By Melissa Silverman
On October 12, elected officials, high-profile developers and community leaders came together to mark the five-year anniversary of the grand opening of The Wharf, as well as the substantial completion of Phase II of the multi-billion dollar development along the Southwest waterfront.
The second phase will add an additional 1.15 million square feet of mixed-use development, including a marina, offices and retail, housing, hotels and parks. In a public space developers are calling The Grove, strung with lights and centered around a firepit, the celebration commenced with a performance from the Amidon-Bowen Elementary School Choir.
Speakers including Congresswoman Eleanor Holmes Norton, DC Mayor Muriel Bowser, and executives Monty Hoffman and Amer Hammour from developers Hoffman-Madison Waterfront were joined in the overflow crowd by Ward 6 Councilmember Charles Allen, ANC 6D Commissioner Andy Litsky and other fixtures of the Southwest neighborhood.
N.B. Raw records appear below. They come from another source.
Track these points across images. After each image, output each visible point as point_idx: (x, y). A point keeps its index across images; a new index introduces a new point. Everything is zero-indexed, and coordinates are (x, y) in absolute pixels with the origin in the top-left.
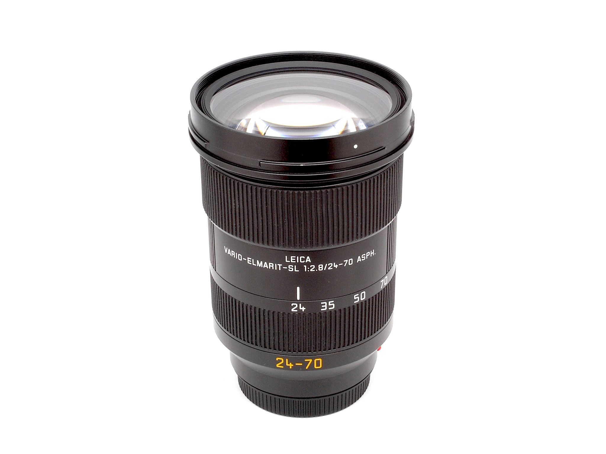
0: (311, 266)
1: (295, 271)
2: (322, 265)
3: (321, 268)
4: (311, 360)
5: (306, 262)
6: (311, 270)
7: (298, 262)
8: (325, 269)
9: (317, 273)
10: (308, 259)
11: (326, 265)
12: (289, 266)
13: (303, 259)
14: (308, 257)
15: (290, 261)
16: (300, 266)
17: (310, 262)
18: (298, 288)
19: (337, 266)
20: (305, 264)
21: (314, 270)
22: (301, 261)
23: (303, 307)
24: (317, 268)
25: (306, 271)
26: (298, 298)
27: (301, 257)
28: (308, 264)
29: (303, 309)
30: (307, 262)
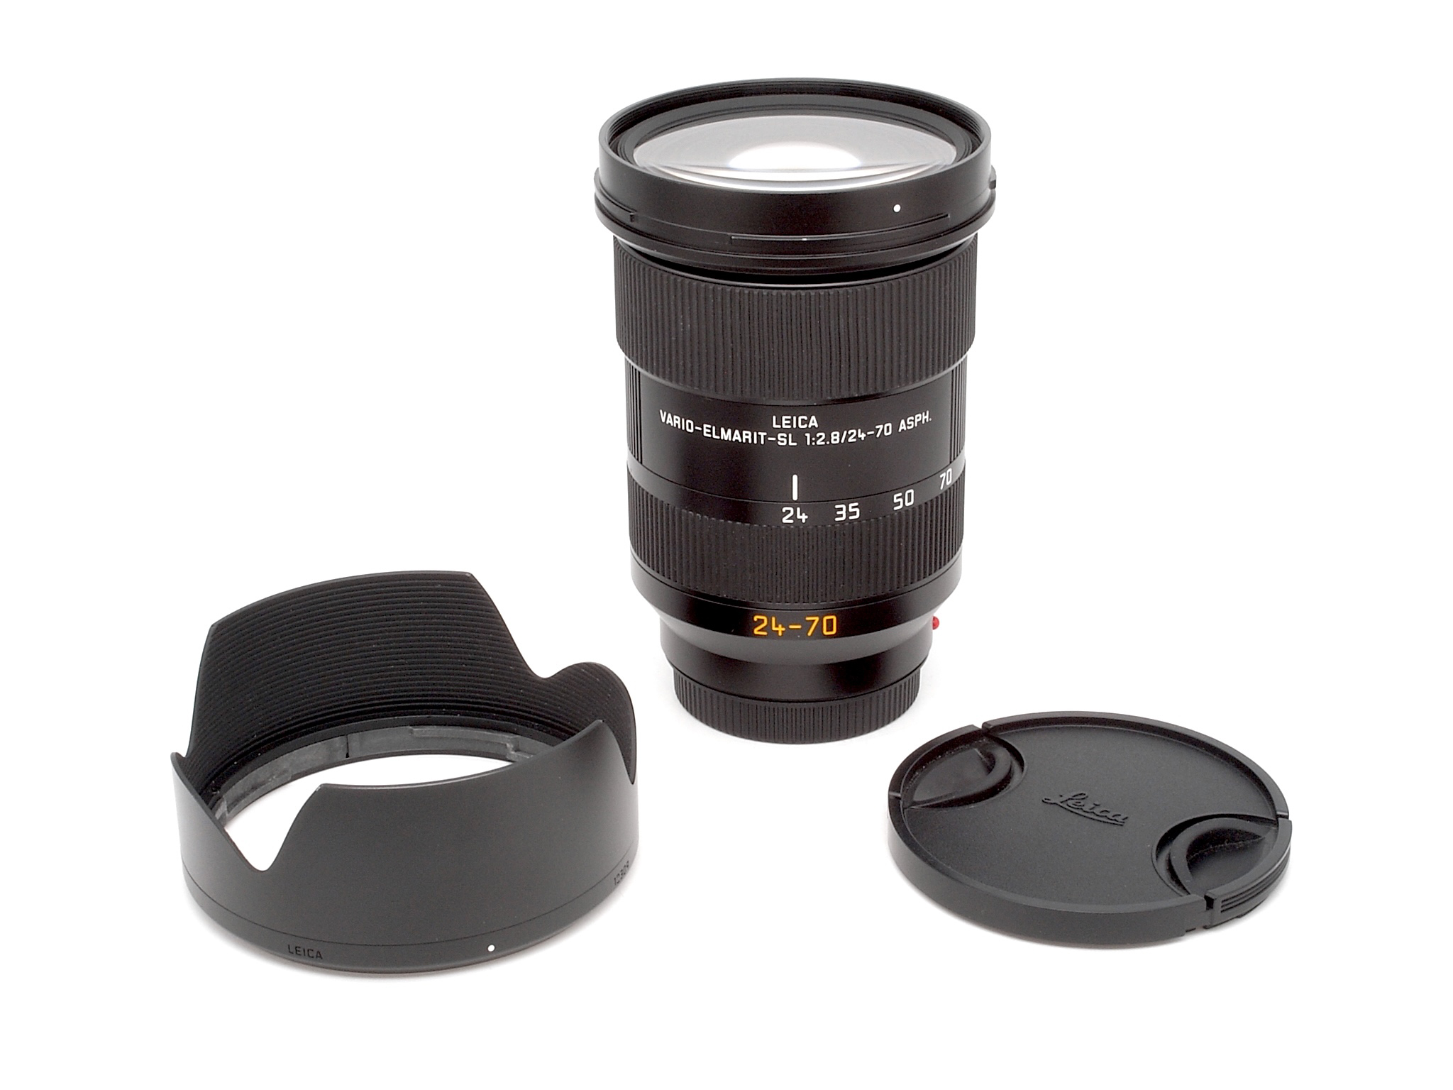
0: (818, 435)
1: (790, 444)
2: (838, 433)
3: (835, 438)
4: (817, 619)
5: (810, 426)
6: (819, 443)
7: (795, 426)
8: (842, 441)
9: (829, 447)
10: (814, 422)
11: (845, 432)
12: (780, 435)
13: (804, 422)
14: (813, 418)
15: (781, 425)
16: (798, 434)
17: (817, 426)
18: (795, 478)
19: (865, 435)
20: (807, 430)
21: (823, 443)
22: (800, 426)
23: (804, 514)
24: (828, 438)
25: (808, 443)
26: (795, 497)
27: (800, 418)
28: (813, 431)
29: (804, 517)
30: (812, 426)
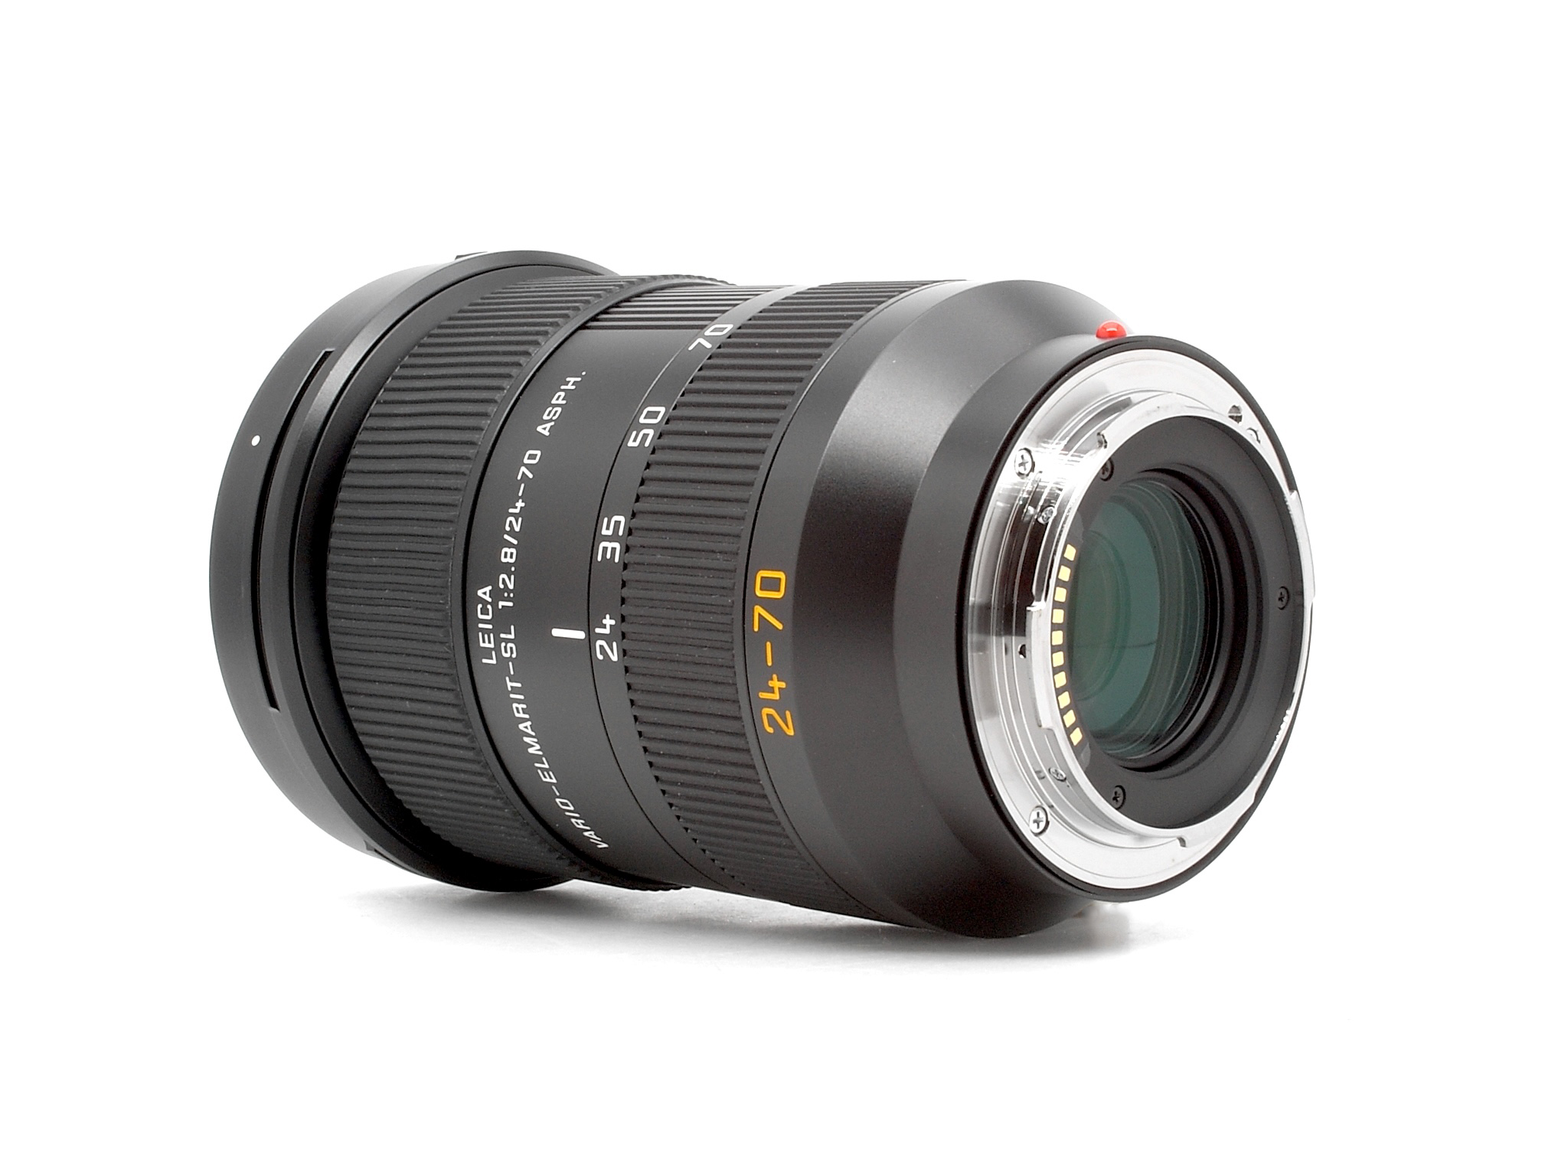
0: (502, 586)
1: (512, 636)
2: (505, 550)
3: (508, 555)
4: (759, 610)
5: (490, 600)
6: (511, 587)
7: (490, 627)
8: (515, 542)
9: (520, 569)
10: (484, 593)
11: (506, 537)
12: (505, 655)
13: (485, 611)
14: (480, 593)
15: (492, 649)
16: (501, 620)
17: (490, 588)
18: (557, 632)
19: (520, 501)
20: (494, 604)
21: (512, 577)
22: (489, 617)
23: (604, 621)
24: (506, 568)
25: (510, 604)
26: (580, 635)
27: (481, 616)
28: (497, 594)
29: (608, 621)
30: (490, 597)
Hoffman outlined the more than 16 year effort to conceptualize, fund and build the massive project. The completion of Phase II of The Wharf links the Jefferson Memorial to Fort McNair, creating more than a mile-long promenade along the Potomac and Anacostia Rivers that links restaurants, shops, music venues and public areas including waterfront parks, piers and docks.
The redevelopment required four acts of Congress, Hoffman said, and he credited Norton as not only the champion of the legislation necessary for work to move forward, but as the deep-rooted community leader who suggested officially naming the new area what it had always been called by local residents – The Wharf.
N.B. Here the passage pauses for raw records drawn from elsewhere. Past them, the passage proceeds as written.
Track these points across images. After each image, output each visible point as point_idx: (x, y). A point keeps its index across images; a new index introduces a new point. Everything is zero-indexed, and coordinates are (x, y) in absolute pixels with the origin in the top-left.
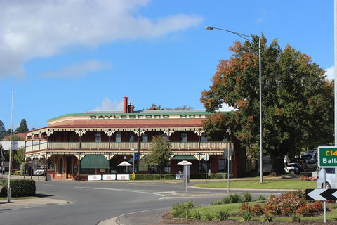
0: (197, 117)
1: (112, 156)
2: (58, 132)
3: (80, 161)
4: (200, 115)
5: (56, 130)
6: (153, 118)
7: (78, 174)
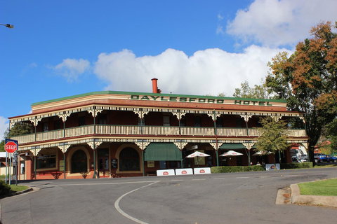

“Getting federal land for the District and ensuring public access to our waterfront have been among my top priorities during my service in Congress,” Norton said. “With Phase 2 of The Wharf complete, we can celebrate the neighborhood’s revitalization. These types of projects bring hundreds of millions of dollars in tax revenue for D.C.”
Waterfront Park on the far east side of the development was dedicated to Norton, who was also instrumental in a development project to revitalize the Southeast waterfront, now known as The Yards.
After noting Norton was a tough act to follow, DC Mayor Muriel Bowser shared her story of spending time as a young child along the waterfront, where her father was a boater on the Washington Marina. While the Municipal Fish Market, opened in 1805 and the oldest continuously operating open-air fish market in the United States, remains a fixture of the new neighborhood, much of the rest of the area would be unrecognizable to a visitor from the time of Bowser’s childhood.
“The Wharf is yet another example of the District’s ability to work with residents and businesses to transform underutilized land into new opportunities for our community,” said Bowser. “Today, we’re celebrating even more jobs, housing, and opportunity for DC residents and businesses. And we’re celebrating Washington, DC as a world-class waterfront city.”
According to Bowser, the DC government has invested approximately $200 million in tax increment financing and secured agreements with The Wharf in exchange for agreements to hire at least 51 percent District residents, with 20 percent designated for residents of Ward 8 and 30 percent of apprenticeships for residents of Wards 7 and 8.
As the ceremony in front of the soon-to-open luxury boutique hotel the Pendry came to a close, Hoffman reflected on the full-circle completion of a vision that has spanned four mayoral administrations in the District. “We visited and studied spaces all over the world,” Hoffman said. “And now, the world is coming here to study The Wharf.”